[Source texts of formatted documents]
+---+

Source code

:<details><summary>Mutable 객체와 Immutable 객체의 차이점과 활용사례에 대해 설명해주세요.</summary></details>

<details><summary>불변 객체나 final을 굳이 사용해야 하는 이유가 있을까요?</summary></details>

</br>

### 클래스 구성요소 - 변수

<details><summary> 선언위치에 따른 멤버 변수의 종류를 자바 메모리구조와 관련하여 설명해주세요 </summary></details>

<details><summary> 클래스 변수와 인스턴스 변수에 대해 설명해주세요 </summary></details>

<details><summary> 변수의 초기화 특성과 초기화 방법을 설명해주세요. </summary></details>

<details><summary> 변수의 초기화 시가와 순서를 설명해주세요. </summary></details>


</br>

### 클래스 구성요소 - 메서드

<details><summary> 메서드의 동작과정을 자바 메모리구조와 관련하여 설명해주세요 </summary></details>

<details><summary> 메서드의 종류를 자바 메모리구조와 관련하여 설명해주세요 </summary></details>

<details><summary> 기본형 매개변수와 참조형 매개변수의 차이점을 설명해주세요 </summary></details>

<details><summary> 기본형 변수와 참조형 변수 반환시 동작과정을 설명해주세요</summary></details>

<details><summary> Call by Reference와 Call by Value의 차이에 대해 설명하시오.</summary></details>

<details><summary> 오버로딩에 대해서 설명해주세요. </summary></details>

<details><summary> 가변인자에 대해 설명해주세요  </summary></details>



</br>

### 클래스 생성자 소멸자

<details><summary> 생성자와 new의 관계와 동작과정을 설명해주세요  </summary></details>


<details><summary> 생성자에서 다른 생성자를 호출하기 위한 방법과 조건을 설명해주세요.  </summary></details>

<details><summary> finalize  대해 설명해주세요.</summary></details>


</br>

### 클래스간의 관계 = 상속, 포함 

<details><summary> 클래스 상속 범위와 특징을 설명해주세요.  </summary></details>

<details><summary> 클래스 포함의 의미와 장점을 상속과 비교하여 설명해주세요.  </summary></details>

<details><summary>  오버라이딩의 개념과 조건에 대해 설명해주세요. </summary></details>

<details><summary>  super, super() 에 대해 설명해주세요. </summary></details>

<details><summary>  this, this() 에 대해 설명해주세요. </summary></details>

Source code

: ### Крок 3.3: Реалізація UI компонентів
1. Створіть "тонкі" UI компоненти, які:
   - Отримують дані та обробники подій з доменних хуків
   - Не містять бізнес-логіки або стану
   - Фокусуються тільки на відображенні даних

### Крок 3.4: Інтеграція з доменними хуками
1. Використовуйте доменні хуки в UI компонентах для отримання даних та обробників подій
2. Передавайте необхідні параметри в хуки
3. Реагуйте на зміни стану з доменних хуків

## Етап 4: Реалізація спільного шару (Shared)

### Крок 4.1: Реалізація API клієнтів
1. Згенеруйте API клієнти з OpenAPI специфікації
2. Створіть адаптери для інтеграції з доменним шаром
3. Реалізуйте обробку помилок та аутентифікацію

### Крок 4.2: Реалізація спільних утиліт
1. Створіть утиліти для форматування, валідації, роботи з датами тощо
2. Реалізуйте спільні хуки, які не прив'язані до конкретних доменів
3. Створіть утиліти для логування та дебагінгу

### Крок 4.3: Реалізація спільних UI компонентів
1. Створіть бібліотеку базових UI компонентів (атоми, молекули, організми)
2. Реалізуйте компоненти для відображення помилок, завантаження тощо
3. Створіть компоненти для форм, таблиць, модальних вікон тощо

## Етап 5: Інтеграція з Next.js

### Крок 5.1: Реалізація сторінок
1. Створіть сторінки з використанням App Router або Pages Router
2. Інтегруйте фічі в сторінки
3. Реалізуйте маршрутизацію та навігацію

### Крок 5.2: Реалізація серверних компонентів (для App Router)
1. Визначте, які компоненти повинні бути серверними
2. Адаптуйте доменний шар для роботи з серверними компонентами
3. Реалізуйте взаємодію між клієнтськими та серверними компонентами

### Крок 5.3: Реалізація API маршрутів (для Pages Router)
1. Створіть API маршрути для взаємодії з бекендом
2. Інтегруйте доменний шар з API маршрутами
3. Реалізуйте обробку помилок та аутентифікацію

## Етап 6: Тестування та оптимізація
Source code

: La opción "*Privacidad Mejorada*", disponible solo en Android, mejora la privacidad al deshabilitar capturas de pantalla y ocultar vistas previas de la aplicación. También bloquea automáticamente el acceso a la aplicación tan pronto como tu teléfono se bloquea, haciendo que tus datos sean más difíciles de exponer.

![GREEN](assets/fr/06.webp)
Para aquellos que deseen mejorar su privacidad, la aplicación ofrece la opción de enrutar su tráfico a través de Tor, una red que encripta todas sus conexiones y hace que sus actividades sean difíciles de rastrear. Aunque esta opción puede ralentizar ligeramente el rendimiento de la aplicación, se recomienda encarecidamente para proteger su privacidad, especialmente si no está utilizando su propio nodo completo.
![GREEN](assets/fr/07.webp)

+---+

* _What you need to do_
Change "Source code" to "Source text" everywhere in the records and leave everything else the same.

* _Answer section_
Source text

:<details><summary>Mutable 객체와 Immutable 객체의 차이점과 활용사례에 대해 설명해주세요.</summary></details>

<details><summary>불변 객체나 final을 굳이 사용해야 하는 이유가 있을까요?</summary></details>

</br>

### 클래스 구성요소 - 변수

<details><summary> 선언위치에 따른 멤버 변수의 종류를 자바 메모리구조와 관련하여 설명해주세요 </summary></details>

<details><summary> 클래스 변수와 인스턴스 변수에 대해 설명해주세요 </summary></details>

<details><summary> 변수의 초기화 특성과 초기화 방법을 설명해주세요. </summary></details>

<details><summary> 변수의 초기화 시가와 순서를 설명해주세요. </summary></details>


</br>

### 클래스 구성요소 - 메서드

<details><summary> 메서드의 동작과정을 자바 메모리구조와 관련하여 설명해주세요 </summary></details>

<details><summary> 메서드의 종류를 자바 메모리구조와 관련하여 설명해주세요 </summary></details>

<details><summary> 기본형 매개변수와 참조형 매개변수의 차이점을 설명해주세요 </summary></details>

<details><summary> 기본형 변수와 참조형 변수 반환시 동작과정을 설명해주세요</summary></details>

<details><summary> Call by Reference와 Call by Value의 차이에 대해 설명하시오.</summary></details>

<details><summary> 오버로딩에 대해서 설명해주세요. </summary></details>

<details><summary> 가변인자에 대해 설명해주세요  </summary></details>



</br>

### 클래스 생성자 소멸자

<details><summary> 생성자와 new의 관계와 동작과정을 설명해주세요  </summary></details>


<details><summary> 생성자에서 다른 생성자를 호출하기 위한 방법과 조건을 설명해주세요.  </summary></details>

<details><summary> finalize  대해 설명해주세요.</summary></details>


</br>

### 클래스간의 관계 = 상속, 포함 

<details><summary> 클래스 상속 범위와 특징을 설명해주세요.  </summary></details>

<details><summary> 클래스 포함의 의미와 장점을 상속과 비교하여 설명해주세요.  </summary></details>

<details><summary>  오버라이딩의 개념과 조건에 대해 설명해주세요. </summary></details>

<details><summary>  super, super() 에 대해 설명해주세요. </summary></details>

<details><summary>  this, this() 에 대해 설명해주세요. </summary></details>

Source text

: ### Крок 3.3: Реалізація UI компонентів
1. Створіть "тонкі" UI компоненти, які:
   - Отримують дані та обробники подій з доменних хуків
   - Не містять бізнес-логіки або стану
   - Фокусуються тільки на відображенні даних

### Крок 3.4: Інтеграція з доменними хуками
1. Використовуйте доменні хуки в UI компонентах для отримання даних та обробників подій
2. Передавайте необхідні параметри в хуки
3. Реагуйте на зміни стану з доменних хуків

## Етап 4: Реалізація спільного шару (Shared)

### Крок 4.1: Реалізація API клієнтів
1. Згенеруйте API клієнти з OpenAPI специфікації
2. Створіть адаптери для інтеграції з доменним шаром
3. Реалізуйте обробку помилок та аутентифікацію

### Крок 4.2: Реалізація спільних утиліт
1. Створіть утиліти для форматування, валідації, роботи з датами тощо
2. Реалізуйте спільні хуки, які не прив'язані до конкретних доменів
3. Створіть утиліти для логування та дебагінгу

### Крок 4.3: Реалізація спільних UI компонентів
1. Створіть бібліотеку базових UI компонентів (атоми, молекули, організми)
2. Реалізуйте компоненти для відображення помилок, завантаження тощо
3. Створіть компоненти для форм, таблиць, модальних вікон тощо

## Етап 5: Інтеграція з Next.js

### Крок 5.1: Реалізація сторінок
1. Створіть сторінки з використанням App Router або Pages Router
2. Інтегруйте фічі в сторінки
3. Реалізуйте маршрутизацію та навігацію

### Крок 5.2: Реалізація серверних компонентів (для App Router)
1. Визначте, які компоненти повинні бути серверними
2. Адаптуйте доменний шар для роботи з серверними компонентами
3. Реалізуйте взаємодію між клієнтськими та серверними компонентами

### Крок 5.3: Реалізація API маршрутів (для Pages Router)
1. Створіть API маршрути для взаємодії з бекендом
2. Інтегруйте доменний шар з API маршрутами
3. Реалізуйте обробку помилок та аутентифікацію

## Етап 6: Тестування та оптимізація
Source text

: La opción "*Privacidad Mejorada*", disponible solo en Android, mejora la privacidad al deshabilitar capturas de pantalla y ocultar vistas previas de la aplicación. También bloquea automáticamente el acceso a la aplicación tan pronto como tu teléfono se bloquea, haciendo que tus datos sean más difíciles de exponer.

![GREEN](assets/fr/06.webp)
Para aquellos que deseen mejorar su privacidad, la aplicación ofrece la opción de enrutar su tráfico a través de Tor, una red que encripta todas sus conexiones y hace que sus actividades sean difíciles de rastrear. Aunque esta opción puede ralentizar ligeramente el rendimiento de la aplicación, se recomienda encarecidamente para proteger su privacidad, especialmente si no está utilizando su propio nodo completo.
![GREEN](assets/fr/07.webp)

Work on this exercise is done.